Could you set down the listing below exactly and omit its images?

### Data block
☆ ☆ ☆ ☆ ☆ ☆ ☆
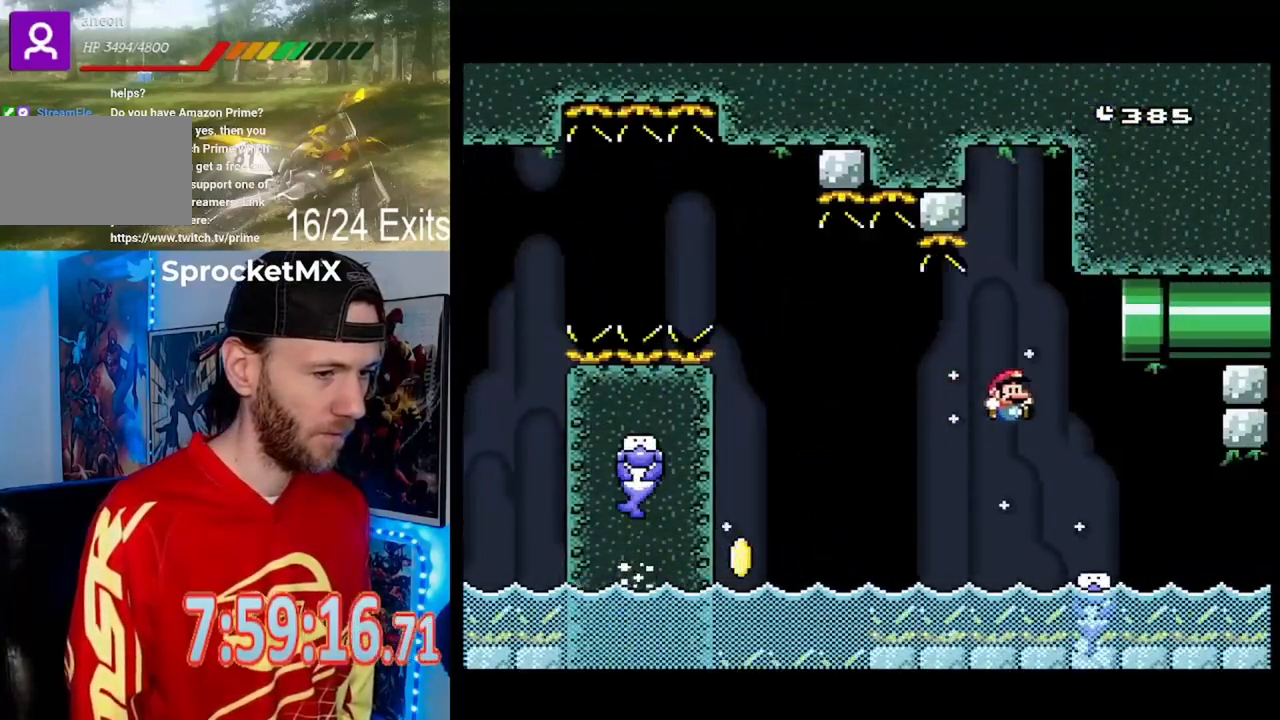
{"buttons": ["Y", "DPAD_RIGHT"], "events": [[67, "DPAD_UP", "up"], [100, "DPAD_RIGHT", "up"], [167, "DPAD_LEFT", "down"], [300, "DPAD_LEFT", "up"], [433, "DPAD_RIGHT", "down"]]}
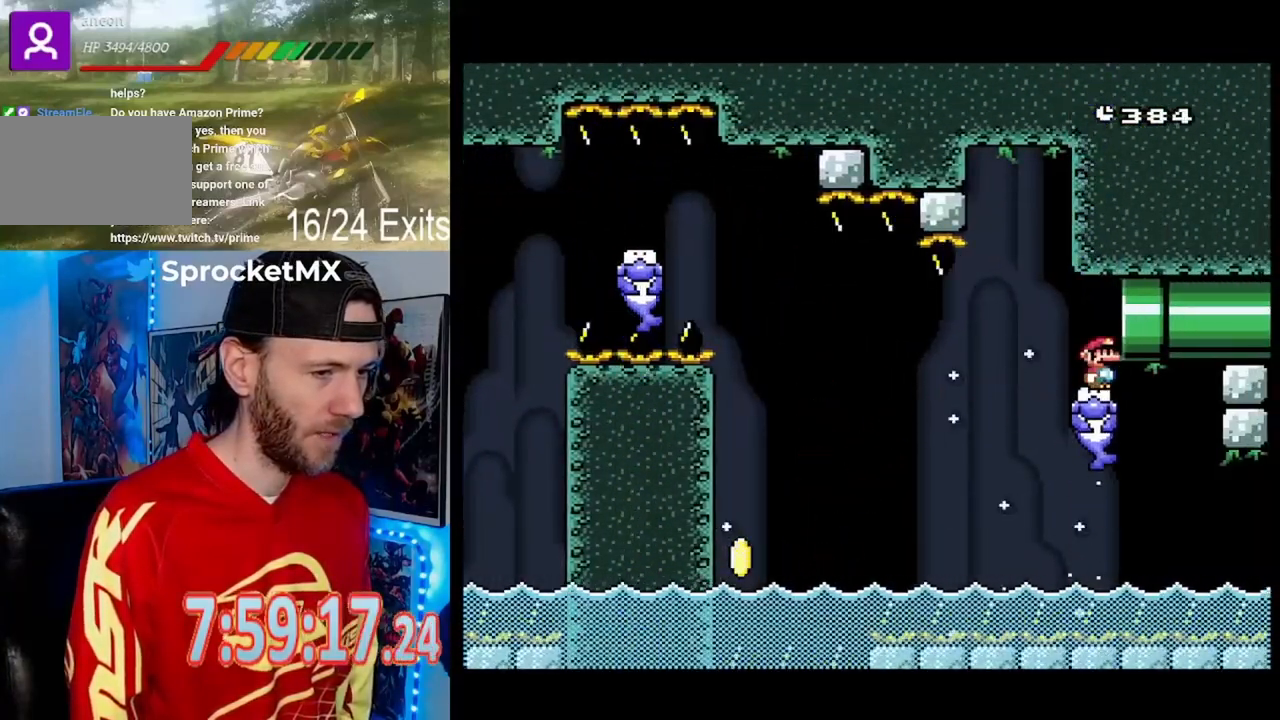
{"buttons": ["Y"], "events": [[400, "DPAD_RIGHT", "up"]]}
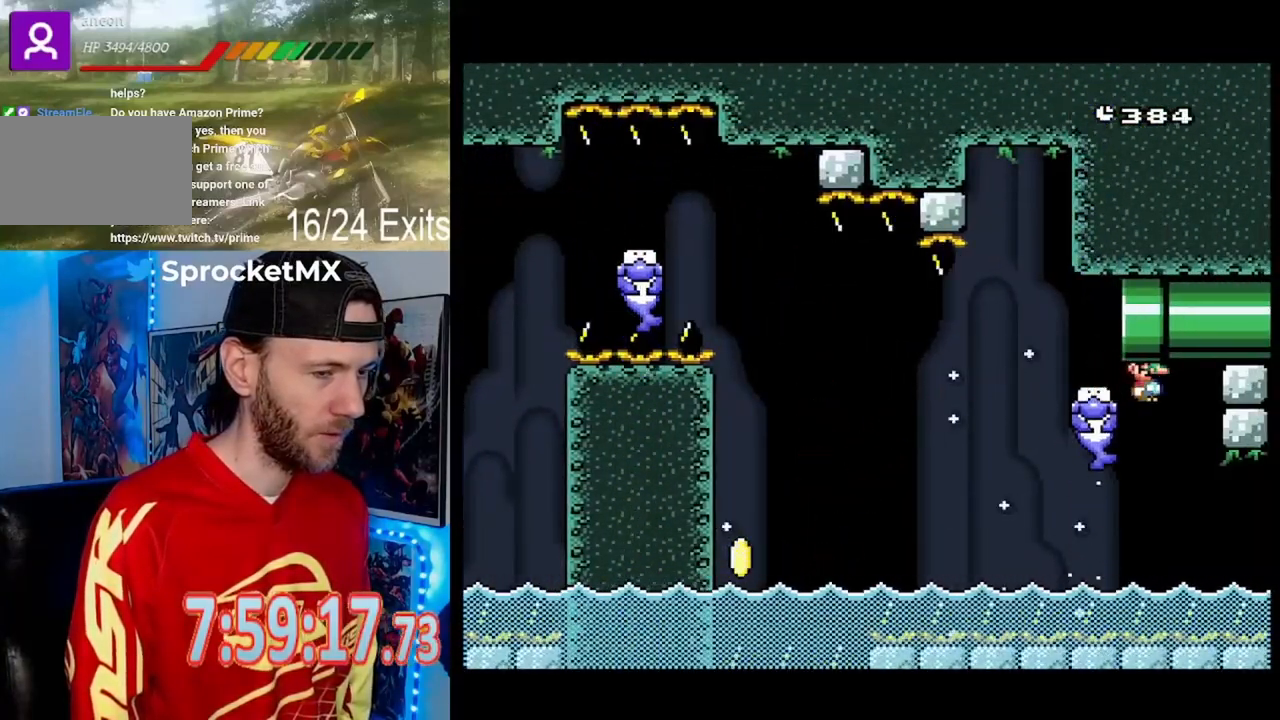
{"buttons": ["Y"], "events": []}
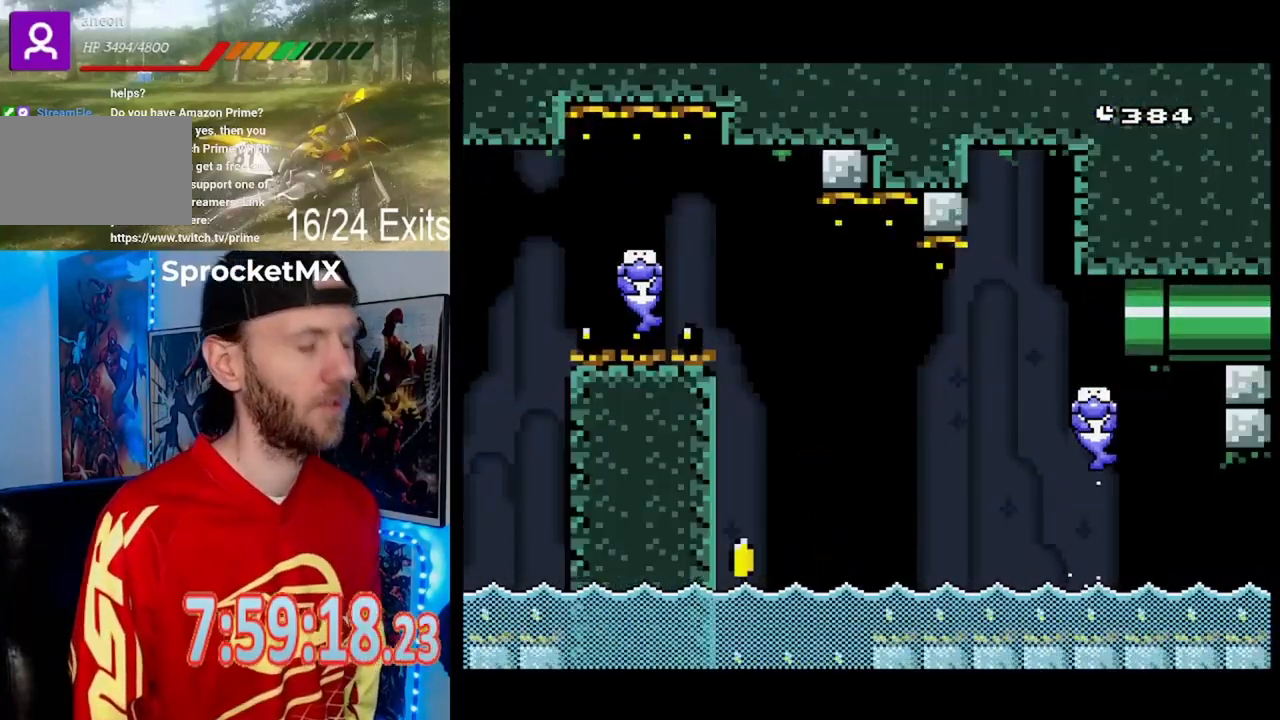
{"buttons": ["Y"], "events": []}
☆ ☆ ☆ ☆ ☆ ☆ ☆
### Exercise output
{"buttons": ["Y", "DPAD_RIGHT"], "events": [[67, "DPAD_UP", "up"], [100, "DPAD_RIGHT", "up"], [167, "DPAD_LEFT", "down"], [300, "DPAD_LEFT", "up"], [433, "DPAD_RIGHT", "down"]]}
{"buttons": ["Y"], "events": [[400, "DPAD_RIGHT", "up"]]}
{"buttons": ["Y"], "events": []}
{"buttons": ["Y"], "events": []}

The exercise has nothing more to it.